» REQUIRED ACTION 1
Render the rows as a JSON list of strings, one string per line, leaving out blank lines. Start with the line that contains "5. Смажьте майонезом" and go on through the last line of the rows, and omit the pictures.

The Spectrum of an Element in a Commutative Banach Algebra over C

# The Spectrum of an Element in a Commutative Banach Algebra over C

Recall that if $\mathfrak{A}$ is an algebra over $\mathbb{C}$ and $x \in \mathfrak{A}$ then the spectrum of $x$ in $\mathfrak{A}$ is defined as follows.

If $\mathfrak{A}$ is an algebra with unit then:

(1)\begin{align} \quad \mathrm{Sp}(\mathfrak{A}, x) = \{ \lambda \in \mathbb{C} : \lambda - x \in \mathrm{Sing}(\mathfrak{A}) \} \end{align}

And if $\mathfrak{A}$ is an algebra without unit then:

(2)\begin{align} \quad \mathrm{Sp}(\mathfrak{A}, x) = \{ 0 \} \cup \left \{ \lambda \in \mathbb{C} \setminus \{ 0 \} : \frac{1}{\lambda}x \in \mathrm{q-Sing}(\mathfrak{A}) \right \} \end{align}

When $\mathfrak{A}$ is a normed or Banach algebra over $\mathbb{C}$ then on The Spectrum of an Element in a Normed or Banach Algebra over C page we proved that $\mathrm{Sp}(\mathfrak{A}, x)$ is a nonempty compact subset of $\mathbb{C}$.

When the additional assumption that $\mathfrak{A}$ is a commutative Banach algebra is made, then we can completely determine $\mathrm{Sp}(\mathfrak{A}, x)$.

Theorem 1: Let $\mathfrak{A}$ be a commutative Banach algebra over $\mathbb{C}$ and let $x \in \mathfrak{A}$, $\lambda \in \mathbb{C} \setminus \{ 0 \}$. Then $\lambda \in \mathrm{Sp}(\mathfrak{A}, x)$ if and only if $\lambda = f(x)$ for some multiplicative linear functional $f$ on $\mathfrak{A}$. If $\mathfrak{A}$ is a commutative Banach algebra over $\mathbb{C}$ with unit then we also have that $0 \in \mathrm{Sp}(\mathfrak{A}, x)$ if and only if $0 = f(x)$ for some multiplicative linear functional $f$ on $\mathfrak{A}$ |

**Proof:**Let $x \in \mathfrak{A}$, $\lambda \in \mathbb{C} \setminus \{ 0 \}$, and let $\lambda \in \mathrm{Sp}(\mathfrak{A}, x)$. Then $\frac{1}{\lambda} x \in \mathrm{q-Sing}(\mathfrak{A})$. Let:

\begin{align} \quad J = \left \{ \frac{1}{\lambda} x y - y : y \in \mathfrak{A} \right \} \end{align}

- We now claim that $J$ is a proper modular two-sided ideal of $\mathfrak{A}$.

**1. Showing that $J$ is a two-sided ideal of $\mathfrak{A}$:**Let $z \in \mathfrak{A}$ and let $\frac{1}{\lambda}xy - y \in J$. Then by the commutativity in $\mathfrak{A}$ we have that

\begin{align} \quad z \left [ \frac{1}{\lambda}xy - y \right ] = \frac{1}{\lambda}x\underbrace{[yz]}_{\in X} - [yz] \in J \end{align}

- And also:

\begin{align} \quad \left [ \frac{1}{\lambda}xy - y \right ] z = \frac{1}{\lambda}x\underbrace{[yz]}_{\in X} - [yz] \in J \end{align}

- The above equalities show that $\mathfrak{A}J \subseteq J$ and $J\mathfrak{A} \subseteq J$, so $J$ is a two-sided ideal of $\mathfrak{A}$.

» REQUIRED ACTION 2
According to the text on the spectrum in a commutative Banach algebra, what kind of subset of the complex numbers is the spectrum of an element when the algebra is a normed or Banach algebra over C?

» SOURCE MATERIAL
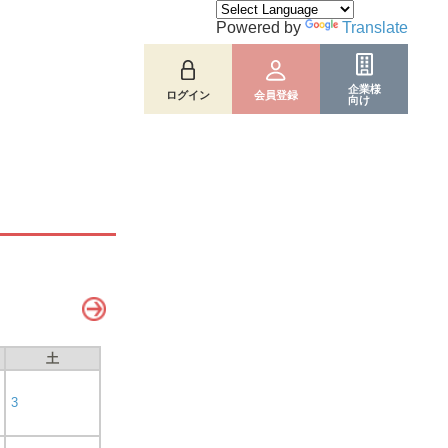
Powered by
Translate
企業様
ログイン
会員登録
向け
土
3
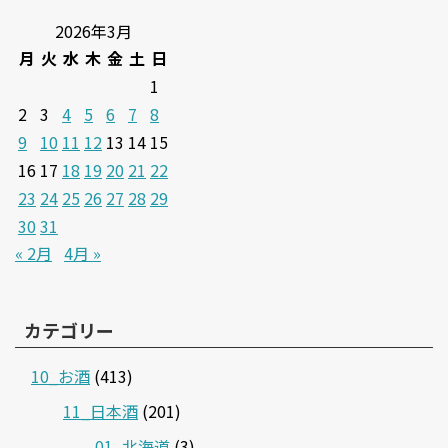
2026年3月
月
火
水
木
金
土
日
1
2
3
4
5
6
7
8
9
10
11
12
13
14
15
16
17
18
19
20
21
22
23
24
25
26
27
28
29
30
31
« 2月
4月 »
カテゴリー
10_お酒
(413)
11_日本酒
(201)
01_北海道
(3)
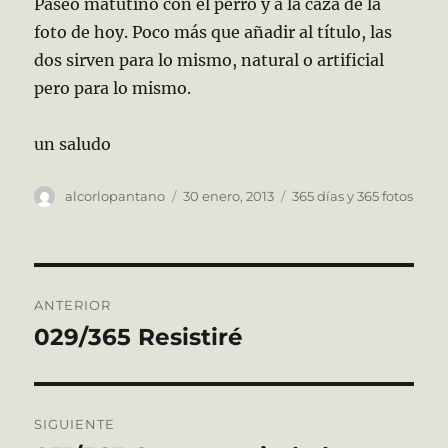
Paseo matutino con el perro y a la caza de la
foto de hoy. Poco más que añadir al título, las
dos sirven para lo mismo, natural o artificial
pero para lo mismo.
un saludo
Autor
Publicado
Categorías
alcorlopantano
30 enero, 2013
365 días y 365 fotos
el
Navegación
ANTERIOR
de
029/365 Resistiré
Entrada
anterior:
entradas
SIGUIENTE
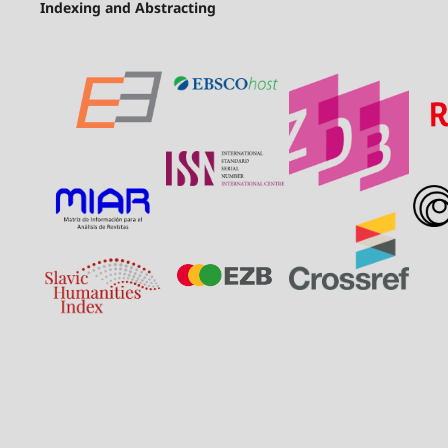
Indexing and Abstracting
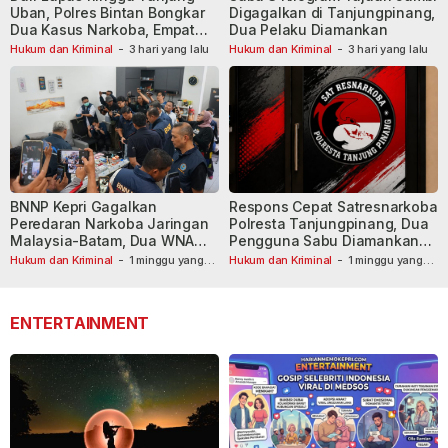
Uban, Polres Bintan Bongkar
Digagalkan di Tanjungpinang,
Dua Kasus Narkoba, Empat
Dua Pelaku Diamankan
Tersangka Dibekuk
Hukum dan Kriminal
-
3 hari yang lalu
Hukum dan Kriminal
-
3 hari yang lalu
BNNP Kepri Gagalkan
Respons Cepat Satresnarkoba
Peredaran Narkoba Jaringan
Polresta Tanjungpinang, Dua
Malaysia-Batam, Dua WNA
Pengguna Sabu Diamankan
Masih Diburu
Usai Dilaporkan ke Call Center
Hukum dan Kriminal
-
1 minggu yang
Hukum dan Kriminal
-
1 minggu yang
lalu
lalu
110
ENTERTAINMENT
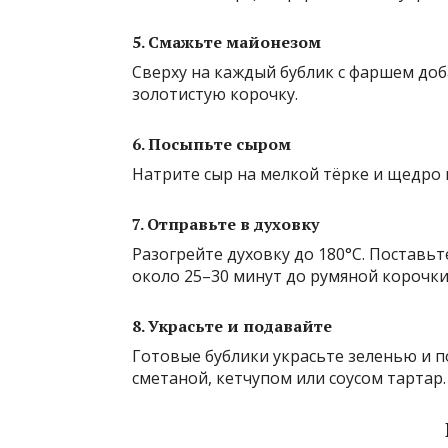
5. Смажьте майонезом
Сверху на каждый бублик с фаршем доб
золотистую корочку.
6. Посыпьте сыром
Натрите сыр на мелкой тёрке и щедро 
7. Отправьте в духовку
Разогрейте духовку до 180°C. Поставь
около 25–30 минут до румяной корочки
8. Украсьте и подавайте
Готовые бублики украсьте зеленью и п
сметаной, кетчупом или соусом тартар.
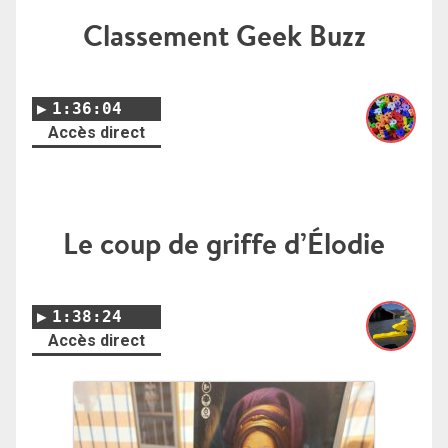
Classement Geek Buzz
1:36:04
Accès direct
Le coup de griffe d’Élodie
1:38:24
Accès direct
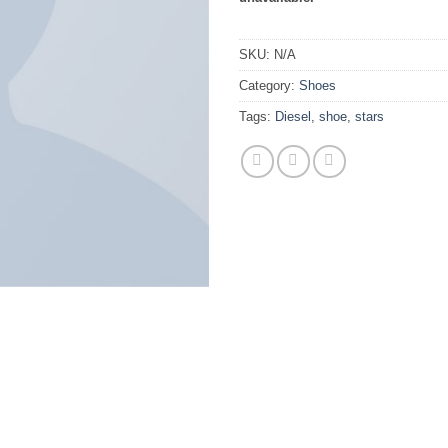
SKU:
N/A
Category:
Shoes
Tags:
Diesel
,
shoe
,
stars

» YOUR RESPONSE 1
[
  "5. Смажьте майонезом",
  "Сверху на каждый бублик с фаршем доб",
  "золотистую корочку.",
  "6. Посыпьте сыром",
  "Натрите сыр на мелкой тёрке и щедро ",
  "7. Отправьте в духовку",
  "Разогрейте духовку до 180°C. Поставь",
  "около 25–30 минут до румяной корочки",
  "8. Украсьте и подавайте",
  "Готовые бублики украсьте зеленью и п",
  "сметаной, кетчупом или соусом тартар.",
  "Classement Geek Buzz",
  "1:36:04",
  "Accès direct",
  "Le coup de griffe d’Élodie",
  "1:38:24",
  "Accès direct",
  "SKU:",
  "N/A",
  "Category:",
  "Shoes",
  "Tags:",
  "Diesel",
  ",",
  "shoe",
  ",",
  "stars"
]

» YOUR RESPONSE 2
It is a nonempty compact subset of the complex numbers.